- Korte opdracht 1
Vertaal de volgende zin uit het fragment over infrastructuuronderzoek naar het Engels: "Yangs onderzoek richt zich met name op betonnen bruggen."
- Korte opdracht 2
Noem de drie thema's die volgens het fragment over infrastructuuronderzoek belangrijk zijn binnen het DAT Infrastructuur en Mobiliteit.
- Korte opdracht 3
Herhaal woordelijk het deel van het fragment over infrastructuuronderzoek dat begint bij "Yangs onderzoek richt" en eindigt bij "samen met Rijkswaterstaat.".

Verschillende grote bouwbedrijven en Rijkswaterstaat zijn ook aangesloten bij het fieldlab. “Het leuke van deze setting is dat je kunt leren door te doen. We ontwikkelen veel kennis, zowel voor de wetenschap en het bedrijfsleven als voor het onderwijs. Ik vind het heel belangrijk om naast de technologische ontwikkeling ook te kijken naar de ontwikkeling van human capital. Welke trainingsprogramma’s hebben we nodig naar aanleiding van de nieuwe technologieën? Hier moeten we naar mijn mening tegelijk met de technologische ontwikkeling over nadenken. De mensen die hier uiteindelijk mee moeten werken zijn net zo belangrijk als de technologie zelf. Daarom gebruiken we de opgedane kennis ook weer in het lesmateriaal voor universiteiten HBO’s en MBO’s”, zegt Miller daarover.
Yangs onderzoek richt zich met name op betonnen bruggen. Hij ontwikkelt methodes en modellen om door de tijd heen vast te stellen of de constructies van bruggen veilig zijn. Zijn onderzoeksgroep werkt op dit gebied ook samen met Rijkswaterstaat.
Digitaal en duurzaam
Beide onderzoekers zijn betrokken bij 4TU.Bouw, het samenwerkingsverband tussen de bouwkunde faculteiten van de vier technische universiteiten in Nederland. Binnen deze samenwerking zijn verschillende teams actief op diverse thema’s. Een van de zogenoemde Domein Aanjaag Teams (DAT) richt zich op infrastructuur en mobiliteit. Het DAT initieert nieuwe onderzoeken en is daarnaast het aanspreekpunt voor mensen uit de industrie, de Topsectoren en de overheid. Yang: “Met het DAT willen we toewerken naar een slimme, flexibele, circulaire en energie neutrale infrastructuur die beschikbaar is voor iedereen in Nederland. Daarbij kijken we altijd eerst naar manieren om de levensduur van bestaande infrastructuur te verlengen. Gaat dat niet meer, dan kijken we naar het vervangen van onderdelen.”
Binnen het DAT Infrastructuur en Mobiliteit zijn drie thema’s belangrijk: data-gedreven ontwerpen en onderhouden, het gebruik van circulaire materialen en modulair bouwen. Een groot onderdeel binnen al deze thema’s: digitalisering. “Met geïntegreerde sensoren kunnen we veel data verzamelen. Zo kunnen we de staat van bruggen bijvoorbeeld veel beter in de gaten houden en gericht onderhoud uitvoeren. Dat is goedkoper en duurzamer omdat we minder materialen weggooien”, geeft Miller als voorbeeld.

- Getoonde gegevens
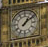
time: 1:08
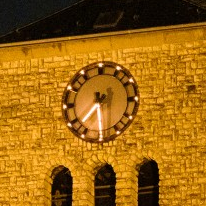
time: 7:29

- Antwoord op opdracht 1
Yang's research focuses mainly on concrete bridges.

- Antwoord op opdracht 2
Data-gedreven ontwerpen en onderhouden, het gebruik van circulaire materialen en modulair bouwen.

- Antwoord op opdracht 3
Yangs onderzoek richt zich met name op betonnen bruggen. Hij ontwikkelt methodes en modellen om door de tijd heen vast te stellen of de constructies van bruggen veilig zijn. Zijn onderzoeksgroep werkt op dit gebied ook samen met Rijkswaterstaat.